– Но она не так уж и стара. Неужели всю жизнь ей здесь оставаться?
– А кому нужна сумасшедшая, неполноценная старуха с грузом психотравм и патологий, дееспособность которой стоит под вопросом?
– И что же, доживать свой век здесь?
– Да нет. Есть интернаты для инвалидов. Как только состояние нормализуется ее туда перенаправят. Там такой же контроль, но не так жутко и опасно, как здесь.
Я поднимаюсь с постели и с осторожностью подхожу к Иринке. Возвращаю Мишутку и присаживаюсь на корточки.
– Не бойся, милая. Я тебя не обижу. Хочешь, я стану тебя защищать? Ты не вернешься туда, где тебе делали больно.
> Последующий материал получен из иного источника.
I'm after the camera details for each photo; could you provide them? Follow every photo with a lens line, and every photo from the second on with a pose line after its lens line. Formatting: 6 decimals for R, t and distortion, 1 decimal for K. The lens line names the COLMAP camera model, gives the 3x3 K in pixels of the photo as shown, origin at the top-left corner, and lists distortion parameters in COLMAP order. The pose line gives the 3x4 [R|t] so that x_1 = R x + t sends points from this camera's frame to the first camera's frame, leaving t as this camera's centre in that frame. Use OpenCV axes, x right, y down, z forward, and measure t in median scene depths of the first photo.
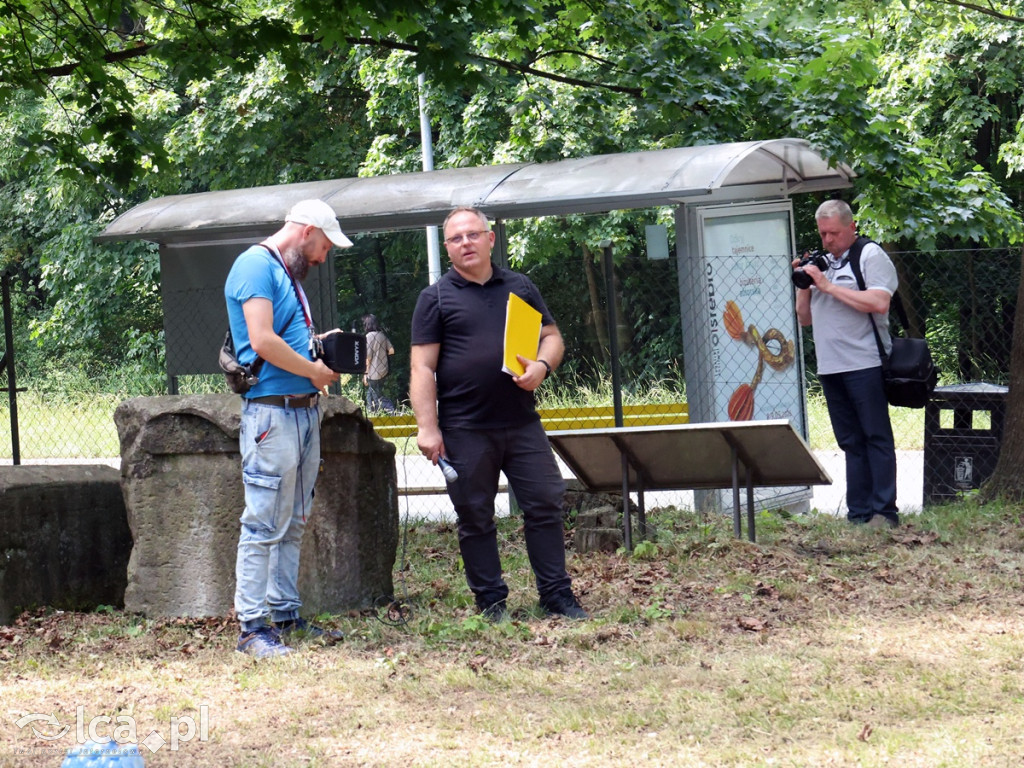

Все ведь хорошо теперь? – Иринка поднимает на меня красные глаза и добродушно, словно безгрешный ребенок улыбается мне и обнимает Мишутку.
(с) Светлана Термер
***
Часть 1. Глава 7.
“Кровоточивая”.
Я здесь чуть больше недели, и подметила некую закономерность. Каждое утро Ксения просыпается окрыленной, счастливой, улыбчивой. Она с нежностью гладит свой припухший живот, много и с аппетитом ест и всех убеждает в свой беременности. После полудня ее состояние становится апатичным, она жалуется на слабость и тянущие боли в животе, а после шести часов вечера надрывно кричит, стонет, вопит что теряет ребенка. В первый день я жутко испугалась, но никто не обратил на нее внимания и ее не трогали, не оказывали какую-либо помощь. И на восьмой день я решилась завести разговор с Ольгой.
– Ксения беременна?
– Уже десятый год как она беременеет каждое утро, а вечерами теряет не зачатое дитя. Обрати внимание, – крови нет. Да и мужчины она не знает уже более десяти лет.
– Тогда к чему эти сцены? – я спрашиваю ее с удивлением и силюсь хоть что-то понять.
– Не забывай где находишься. Тут много актрис. Кто-то своей ролью живет в реальности, и жизнь для них сцена.
– Кто она? Почему именно эти сцены она показывает? От чего так искренне вопит и плачет?
– В двадцать два года она вышла замуж. Родила четверых детей, которые умирали от болезней не дожив до года. Пять лет непрерывного траура. Но те хоть родились. До тридцати восьми лет каждая попытка забеременеть заканчивалась выкидышем на ранних сроках. Муж ее бросил, завел семью на стороне, воспитывает троих детей. А Ксения осталась совсем одна. Накупила кукол “реборнов”, – (это такие куклы авторской работы очень похожие на детей) и стала их воспитывать. Да вот только куклы все не росли, оставались слепыми, неподвижными младенцами, застывшими как насекомое в смоле. Стала таскать их по больницам и поликлиникам. Там ей скорую и вызвали. И вот уже десять лет она здесь. И останется здесь до тех пор, пока не перестанет беременеть каждое утро. Она утомила здесь всех, но понять ее можно. Травма действительно серьезная. Не будь с ней строга, но не подыгрывай.
– От чего бы ее не излечить, за такой долгий срок? Ведь рассудок ее потерян не окончательно. Она неплохо говорит, способна сама себя обслужить. От чего не облегчить ее состояние и не отпустить домой, путь даже к куклам?
– Видишь ли, человеческий рассудок – это очень сложный механизм, состоящий из тысяч деталей, и практически ничем не защищенный. Его можно повредить как ударом по голове, так и травмой, выводящей из строя одну или несколько деталей. И вот как только одна деталь из тысячи ломается, – весь механизм либо прерывает свое движение, либо начинает работать не правильно. В первом случае человек закрывается, и он словно лоботомирован. Он не понимает очевидных вещей и практически перестает быть человеком, превращаясь в овощ. Во втором случае человек живет как и прежде, но свою травму переносит из подсознательного в реальность, и нарушает все понятия нормы, становится “не таким как все”. Он в своей травме проживает каждый день, и один день идентичен другому. Ксения уже и не помнит, что было вчера, но ее сегодня идентично каждому прошлому дню. И эту цепь не прервать. Наука еще не научилась без ущерба всему механизму извлекать сломанную деталь, чинить и ставить обратно. Может быть даже потому, что болезнь духовная и душевная не осязаема. Физически душу не вскроешь скальпелем и не вынешь опухоль. Поэтому душевную и духовную болезнь не всегда можно излечить. Иногда приходится просто обездвижить механизм, и запереть человека в пятой палате четвертого отделения. Ибо на большее человек и наука пока не способны.